Heh, I saw a perfect example of this. A site which TRIES to pass itself off as the "OFFICIAL TOURISM BUREAU" for a city (but defintiely is NOT), was apparently manually reviewed and fooled the reviewers and now occupies the top spot for that city search.

(edited to add another response)

tedster

WebmasterWorld Senior Member tedster us a WebmasterWorld Top Contributor of All Time 10+ Year Member



 
Msg#: 4386996 posted 5:27 am on Nov 16, 2011 (gmt 0)

Mike, that's not exactly the way Google uses quality raters. Even if they weren't fooled by the site, the quality rater feedback would just go to the algo team for future changes. It would not cause an immediate manual tweak to that SERP.

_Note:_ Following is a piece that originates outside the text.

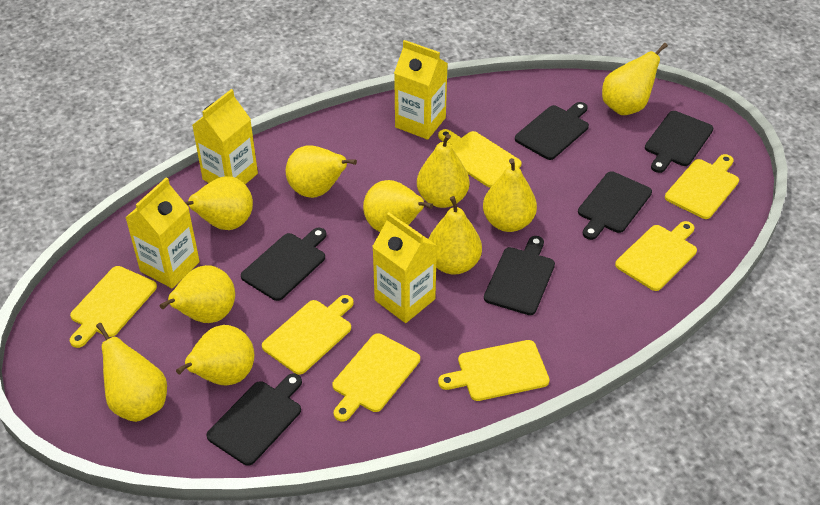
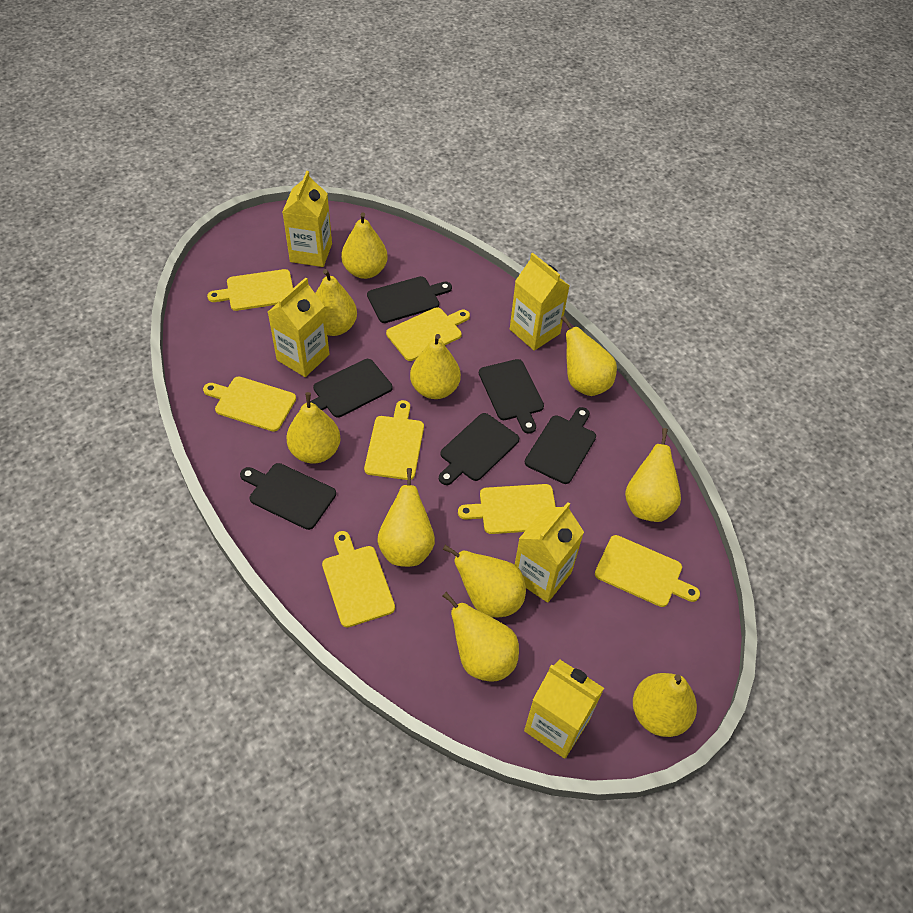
yellow carton: [125,177,200,289] [192,89,258,184] [372,213,437,323] [394,40,448,140] = 4 -> [268,277,329,377] [282,171,332,267] [510,253,569,351] [515,502,584,603] [524,660,604,759] = 5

I have been noticing one recent shift in the SERPs that I do like. I do a lot of math research, and Wikipedia often has been dominant. So I use the footnotes on the Wikipedia page to find more in-depth references. Recently, I'm seeing Wolfram Alpha outrank Wikipedia more often. I like it - they are truly expert in math AND IN COMMUNICATING about math.

Certainly math professionals have written the Wikipedia content, but they aren't doing much except throwing out their information. Wolfram Alpha is a lot better for researching a particular math field.

I do like seeing something improve about Google Search - I wish I saw more ;(

smithaa02

5+ Year Member



 
Msg#: 4386996 posted 6:33 pm on Nov 16, 2011 (gmt 0)

"Heh, I saw a perfect example of this. A site which TRIES to pass itself off as the "OFFICIAL TOURISM BUREAU" for a city (but defintiely is NOT), was apparently manually reviewed and fooled the reviewers and now occupies the top spot for that city search. "

Yeah, Mike this is a great example of how the vital system is messed up. A visitor bureau or chamber of commerce shouldn't even be considered vital to start with (unless somebody is doing a search for that organization). Frequently, these types of organizations are nothing more than cabals that take tax payer money and really only help member businesses (and especially members who happen to be on the board of directories)...they're not about regions or cities, but selfish self-promotion. There are a number of quasi-official institutions out there that can cause problems for reviewers. Take say Fannie Mae and the keyword mortgage...imagine some clueless reviewer thinking they were a government institution and giving them the keyword 'mortgage' as being vital...

netmeg

WebmasterWorld Senior Member netmeg us a WebmasterWorld Top Contributor of All Time 5+ Year Member Top Contributors Of The Month



 
Msg#: 4386996 posted 7:47 pm on Nov 16, 2011 (gmt 0)

See now, I'm heavily into the local govt sector, and a lot of users and publishers would strongly disagree with you about government sites and chamber of commerce/visitor bureau sites not being vital to a search for the city or location. By no means is that a commonly held opinion.

For every result we think is ridiculous, there are plenty of people who think it isn't.